Conditions are right to build Dumont in the Canadian province of Quebec, said RNC. With 3.15 million tonnes of nickel sulphide and 126,000 tonnes of cobalt, it is the largest undeveloped reserve of both metals in the world, the Toronto-based company said on Jan. 15, citing S&P Global Market Intelligence data.
RNC, which changed its name from Royal Nickel in 2016, is in talks with large Japanese trading houses, companies that offer “streaming” deals and miners interested in off-take arrangements to feed their smelters, said Chief Executive Mark Selby in an interview.
Streaming deals offer miners upfront cash in exchange for future production at a discounted, fixed price.
“We have a clear path to secure financial backing,” said Selby.
Lithium batteries, which contain cobalt and high-grade nickel, power electric vehicles for automakers ranging from Tesla to General Motors.
RNC is not yet in direct talks with battery makers or car companies, but is open to those discussions, Selby said.
UBS estimates 15 million electric vehicles will be on the road by 2025, lifting nickel demand by 300,000-900,000 tonnes, or by some 10-40 per cent of the current market.
Analysts at CRU Group forecast the battery sector will need more than 75,000 tonnes of cobalt a year by 2025, up from around 41,000 tonnes in 2016. In the past six months, nickel prices have climbed 38 per cent and cobalt 27 per cent.
RNC is also seeking debt financing to fund half the development cost, he said, and expects to complete financing deals late this year and start the two-year construction project in 2019.
RNC owns 50 per cent of Dumont with private equity firm Waterton Global Resource Management holding the remainder.
Cobalt is mainly mined in the war-torn Democratic Republic of Congo.
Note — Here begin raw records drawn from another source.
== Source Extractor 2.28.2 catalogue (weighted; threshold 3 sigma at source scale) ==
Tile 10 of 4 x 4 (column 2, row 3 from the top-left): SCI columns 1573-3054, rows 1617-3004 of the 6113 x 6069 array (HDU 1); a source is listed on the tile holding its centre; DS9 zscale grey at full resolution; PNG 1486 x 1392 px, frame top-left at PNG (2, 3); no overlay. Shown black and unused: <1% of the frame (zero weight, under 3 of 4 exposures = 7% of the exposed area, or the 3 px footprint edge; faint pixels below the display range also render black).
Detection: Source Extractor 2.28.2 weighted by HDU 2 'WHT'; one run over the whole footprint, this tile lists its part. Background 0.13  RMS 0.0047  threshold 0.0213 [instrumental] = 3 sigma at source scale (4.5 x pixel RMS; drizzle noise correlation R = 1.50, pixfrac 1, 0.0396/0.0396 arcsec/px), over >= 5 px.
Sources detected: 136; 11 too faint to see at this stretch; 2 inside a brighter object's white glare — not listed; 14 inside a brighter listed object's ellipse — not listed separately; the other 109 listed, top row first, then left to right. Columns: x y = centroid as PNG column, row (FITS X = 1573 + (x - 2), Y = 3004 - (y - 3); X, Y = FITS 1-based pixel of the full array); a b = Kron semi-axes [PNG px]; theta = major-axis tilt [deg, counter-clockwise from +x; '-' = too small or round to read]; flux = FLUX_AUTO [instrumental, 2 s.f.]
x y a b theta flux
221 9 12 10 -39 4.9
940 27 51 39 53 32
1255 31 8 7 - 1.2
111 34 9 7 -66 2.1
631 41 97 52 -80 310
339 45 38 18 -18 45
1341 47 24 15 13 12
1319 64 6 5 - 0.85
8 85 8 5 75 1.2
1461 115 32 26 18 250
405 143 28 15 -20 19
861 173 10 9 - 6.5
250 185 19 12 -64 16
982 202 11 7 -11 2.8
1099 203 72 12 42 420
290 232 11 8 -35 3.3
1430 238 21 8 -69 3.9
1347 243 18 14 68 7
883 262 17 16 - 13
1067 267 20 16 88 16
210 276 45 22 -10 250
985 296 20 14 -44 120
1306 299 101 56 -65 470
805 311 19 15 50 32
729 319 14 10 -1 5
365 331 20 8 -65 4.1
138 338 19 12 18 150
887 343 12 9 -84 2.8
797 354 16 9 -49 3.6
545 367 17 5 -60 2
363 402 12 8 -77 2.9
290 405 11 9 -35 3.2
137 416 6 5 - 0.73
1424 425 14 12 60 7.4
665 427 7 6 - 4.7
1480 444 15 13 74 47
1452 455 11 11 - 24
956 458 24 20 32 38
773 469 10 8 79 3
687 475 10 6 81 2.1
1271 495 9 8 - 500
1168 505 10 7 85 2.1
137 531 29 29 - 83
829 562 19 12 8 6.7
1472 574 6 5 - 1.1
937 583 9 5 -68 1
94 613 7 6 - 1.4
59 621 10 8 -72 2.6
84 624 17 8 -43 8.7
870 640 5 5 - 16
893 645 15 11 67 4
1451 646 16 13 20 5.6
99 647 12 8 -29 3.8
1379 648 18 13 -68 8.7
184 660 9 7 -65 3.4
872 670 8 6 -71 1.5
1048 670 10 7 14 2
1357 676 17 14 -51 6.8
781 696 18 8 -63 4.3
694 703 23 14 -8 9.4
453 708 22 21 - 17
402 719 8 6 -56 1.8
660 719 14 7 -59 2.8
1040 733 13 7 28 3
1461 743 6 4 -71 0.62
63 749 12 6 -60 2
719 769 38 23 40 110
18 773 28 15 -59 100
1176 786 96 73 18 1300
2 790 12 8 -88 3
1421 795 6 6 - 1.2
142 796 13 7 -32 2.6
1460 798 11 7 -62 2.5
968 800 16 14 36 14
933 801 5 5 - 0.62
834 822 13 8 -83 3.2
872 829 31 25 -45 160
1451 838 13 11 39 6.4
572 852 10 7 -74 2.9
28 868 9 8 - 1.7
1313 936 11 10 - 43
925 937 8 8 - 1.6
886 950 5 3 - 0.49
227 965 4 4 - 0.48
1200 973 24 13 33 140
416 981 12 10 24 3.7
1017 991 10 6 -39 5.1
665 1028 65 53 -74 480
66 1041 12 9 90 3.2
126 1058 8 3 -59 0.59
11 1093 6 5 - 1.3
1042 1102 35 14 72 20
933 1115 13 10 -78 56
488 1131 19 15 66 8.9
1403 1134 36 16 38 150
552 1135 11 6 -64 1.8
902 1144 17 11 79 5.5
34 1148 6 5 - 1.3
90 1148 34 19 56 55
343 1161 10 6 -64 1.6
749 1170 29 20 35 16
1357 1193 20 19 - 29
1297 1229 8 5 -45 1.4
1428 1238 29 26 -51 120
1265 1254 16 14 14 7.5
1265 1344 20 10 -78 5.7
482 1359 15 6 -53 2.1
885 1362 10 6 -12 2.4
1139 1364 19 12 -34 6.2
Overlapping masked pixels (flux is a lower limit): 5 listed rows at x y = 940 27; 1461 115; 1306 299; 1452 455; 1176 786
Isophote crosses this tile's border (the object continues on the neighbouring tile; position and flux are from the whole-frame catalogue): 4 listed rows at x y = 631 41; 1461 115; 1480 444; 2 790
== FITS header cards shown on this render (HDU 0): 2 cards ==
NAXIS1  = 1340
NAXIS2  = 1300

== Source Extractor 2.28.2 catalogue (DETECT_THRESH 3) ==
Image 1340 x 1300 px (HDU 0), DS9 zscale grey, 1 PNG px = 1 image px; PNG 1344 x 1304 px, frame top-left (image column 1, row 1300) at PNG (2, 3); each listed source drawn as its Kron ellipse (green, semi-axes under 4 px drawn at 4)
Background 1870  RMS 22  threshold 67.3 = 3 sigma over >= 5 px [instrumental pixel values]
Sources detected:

The market is dominated by Glencore, which produced more than 28,000 tonnes in 2016 and agreed to sell up to 20,000 tonnes of cobalt to a Chinese battery maker.
Analysts at Macquarie Research expect cobalt deficits of 885 tonnes this year, 3,205 in 2019 and 5,340 in 2020.
BMO forecasts a 36,000-tonne nickel deficit in 2018 and sees demand for nickel used in electric car batteries to grow by 215,000 tonnes by 2025, about 10 per cent of the current market size.